Department of Pathophysiology and High Altitude Physiology, Third Military Medical University, Chongqing, PR China.
Clin Chem Lab Med. 2010 Apr;48(4):475-83. doi: 10.1515/CCLM.2010.097.
The identification of human mitochondrial DNA (mtDNA) sequence variations, especially single nucleotide polymorphisms (SNPs), is important for many applications. The PCR-ligase detection reaction (LDR) method can reduce false-positives and eliminate the need for both post-PCR and post-ligation purifications in SNP analyses. In addition, it has been successfully employed to detect point mutations in various nuclear genes. In this study, we used the PCR-LDR platform to characterize mtDNA SNPs.
Multiplex PCR-LDRs were used to genotype 19 mtDNA single nucleotide polymorphic sites from 812 samples. Performance of the method was assessed by direct sequencing of 44 samples.
We established an overall 97.4% success rate with 99.2% accuracy using the multiplex PCR-LDR methodology.
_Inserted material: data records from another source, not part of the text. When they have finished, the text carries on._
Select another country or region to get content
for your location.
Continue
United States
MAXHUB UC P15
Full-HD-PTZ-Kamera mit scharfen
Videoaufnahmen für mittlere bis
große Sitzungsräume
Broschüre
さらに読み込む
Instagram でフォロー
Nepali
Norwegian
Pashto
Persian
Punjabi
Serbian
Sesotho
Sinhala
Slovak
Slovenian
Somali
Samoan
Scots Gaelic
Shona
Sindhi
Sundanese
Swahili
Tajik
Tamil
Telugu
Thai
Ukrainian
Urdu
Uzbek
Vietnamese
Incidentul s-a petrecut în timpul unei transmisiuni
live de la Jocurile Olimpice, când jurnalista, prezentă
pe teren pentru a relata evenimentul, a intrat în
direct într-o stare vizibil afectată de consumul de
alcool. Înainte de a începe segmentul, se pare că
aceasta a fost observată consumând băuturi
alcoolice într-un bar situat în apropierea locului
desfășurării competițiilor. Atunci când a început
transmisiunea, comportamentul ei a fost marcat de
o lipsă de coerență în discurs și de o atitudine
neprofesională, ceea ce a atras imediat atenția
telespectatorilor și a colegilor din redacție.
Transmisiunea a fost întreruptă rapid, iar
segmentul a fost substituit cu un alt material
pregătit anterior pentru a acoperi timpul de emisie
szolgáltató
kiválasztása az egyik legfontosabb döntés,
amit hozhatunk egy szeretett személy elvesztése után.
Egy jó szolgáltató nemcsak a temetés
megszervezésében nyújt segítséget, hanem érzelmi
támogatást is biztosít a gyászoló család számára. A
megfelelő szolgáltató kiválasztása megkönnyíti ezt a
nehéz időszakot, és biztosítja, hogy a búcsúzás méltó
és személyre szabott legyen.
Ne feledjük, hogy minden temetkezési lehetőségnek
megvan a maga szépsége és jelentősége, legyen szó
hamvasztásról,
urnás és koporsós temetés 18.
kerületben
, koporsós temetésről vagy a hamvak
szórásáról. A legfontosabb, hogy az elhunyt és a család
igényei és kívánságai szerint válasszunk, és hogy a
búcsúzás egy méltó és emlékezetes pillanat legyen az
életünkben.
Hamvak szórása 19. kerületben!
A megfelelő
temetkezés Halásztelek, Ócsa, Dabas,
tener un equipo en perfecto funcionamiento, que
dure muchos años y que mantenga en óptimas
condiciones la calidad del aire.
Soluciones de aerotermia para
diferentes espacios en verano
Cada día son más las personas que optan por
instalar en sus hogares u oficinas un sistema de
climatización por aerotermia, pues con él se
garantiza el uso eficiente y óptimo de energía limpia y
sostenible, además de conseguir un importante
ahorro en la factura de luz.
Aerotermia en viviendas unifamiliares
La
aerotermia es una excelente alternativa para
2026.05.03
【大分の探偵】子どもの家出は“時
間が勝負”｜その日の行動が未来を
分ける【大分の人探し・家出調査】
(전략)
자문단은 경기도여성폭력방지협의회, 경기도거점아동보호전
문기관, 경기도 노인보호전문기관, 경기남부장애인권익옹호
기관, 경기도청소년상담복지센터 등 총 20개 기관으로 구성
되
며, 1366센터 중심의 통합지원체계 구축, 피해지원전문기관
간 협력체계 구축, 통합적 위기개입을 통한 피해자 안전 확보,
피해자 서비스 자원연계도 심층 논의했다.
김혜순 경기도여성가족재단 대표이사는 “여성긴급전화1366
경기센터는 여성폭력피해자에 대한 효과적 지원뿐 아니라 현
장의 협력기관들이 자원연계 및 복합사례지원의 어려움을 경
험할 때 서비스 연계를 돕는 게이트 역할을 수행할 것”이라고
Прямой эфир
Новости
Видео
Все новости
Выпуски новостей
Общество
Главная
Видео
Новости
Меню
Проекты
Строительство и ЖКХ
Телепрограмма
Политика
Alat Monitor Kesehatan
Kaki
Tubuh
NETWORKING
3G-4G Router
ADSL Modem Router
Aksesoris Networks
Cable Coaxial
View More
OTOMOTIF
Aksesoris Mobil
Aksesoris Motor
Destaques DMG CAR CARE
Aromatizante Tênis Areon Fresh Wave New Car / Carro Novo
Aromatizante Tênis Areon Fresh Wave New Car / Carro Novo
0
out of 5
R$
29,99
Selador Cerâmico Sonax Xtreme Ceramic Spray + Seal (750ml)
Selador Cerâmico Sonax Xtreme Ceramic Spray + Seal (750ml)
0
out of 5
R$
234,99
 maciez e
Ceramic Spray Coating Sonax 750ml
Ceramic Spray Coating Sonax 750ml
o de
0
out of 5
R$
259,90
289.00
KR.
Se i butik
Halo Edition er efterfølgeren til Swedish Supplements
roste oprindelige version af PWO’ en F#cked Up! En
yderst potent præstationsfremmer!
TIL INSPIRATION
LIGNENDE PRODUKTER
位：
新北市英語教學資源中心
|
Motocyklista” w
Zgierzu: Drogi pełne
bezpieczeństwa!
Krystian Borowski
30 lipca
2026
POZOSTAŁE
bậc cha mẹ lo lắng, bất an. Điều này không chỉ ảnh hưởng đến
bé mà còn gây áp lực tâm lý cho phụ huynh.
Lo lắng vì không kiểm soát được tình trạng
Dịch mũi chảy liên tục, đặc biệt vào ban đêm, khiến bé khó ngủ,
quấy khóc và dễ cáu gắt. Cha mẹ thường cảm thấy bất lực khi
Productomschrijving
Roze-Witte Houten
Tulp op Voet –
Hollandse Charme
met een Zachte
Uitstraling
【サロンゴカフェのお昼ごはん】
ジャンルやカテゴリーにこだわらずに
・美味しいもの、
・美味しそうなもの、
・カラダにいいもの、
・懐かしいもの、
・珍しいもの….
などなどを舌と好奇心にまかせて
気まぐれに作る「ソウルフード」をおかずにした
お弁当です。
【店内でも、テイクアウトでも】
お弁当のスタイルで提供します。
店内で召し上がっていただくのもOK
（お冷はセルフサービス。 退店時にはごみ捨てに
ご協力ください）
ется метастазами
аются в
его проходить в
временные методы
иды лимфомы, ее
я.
The PCR-LDR mtDNA genotyping technique is simple, highly accurate, has high-throughput, and is cost-effective. Therefore, this method is applicable to mtDNA haplotyping in various applications.
鉴定人类线粒体 DNA(mtDNA)序列变异,尤其是单核苷酸多态性(SNPs),对于许多应用非常重要。聚合酶链反应-连接酶检测反应(LDR)方法可以减少假阳性,并消除 SNP 分析中聚合酶链反应后和连接后纯化的需要。此外,它已成功用于检测各种核基因中的点突变。在本研究中,我们使用 PCR-LDR 平台来描述 mtDNA SNPs。
使用多重 PCR-LDR 对 812 个样本中的 19 个 mtDNA 单核苷酸多态性位点进行基因分型。通过对 44 个样本进行直接测序来评估该方法的性能。
我们使用多重 PCR-LDR 方法建立了总体成功率为 97.4%,准确率为 99.2%。
PCR-LDR mtDNA 基因分型技术简单、高度准确、高通量且具有成本效益。因此,该方法适用于各种应用中的 mtDNA 单体型分析。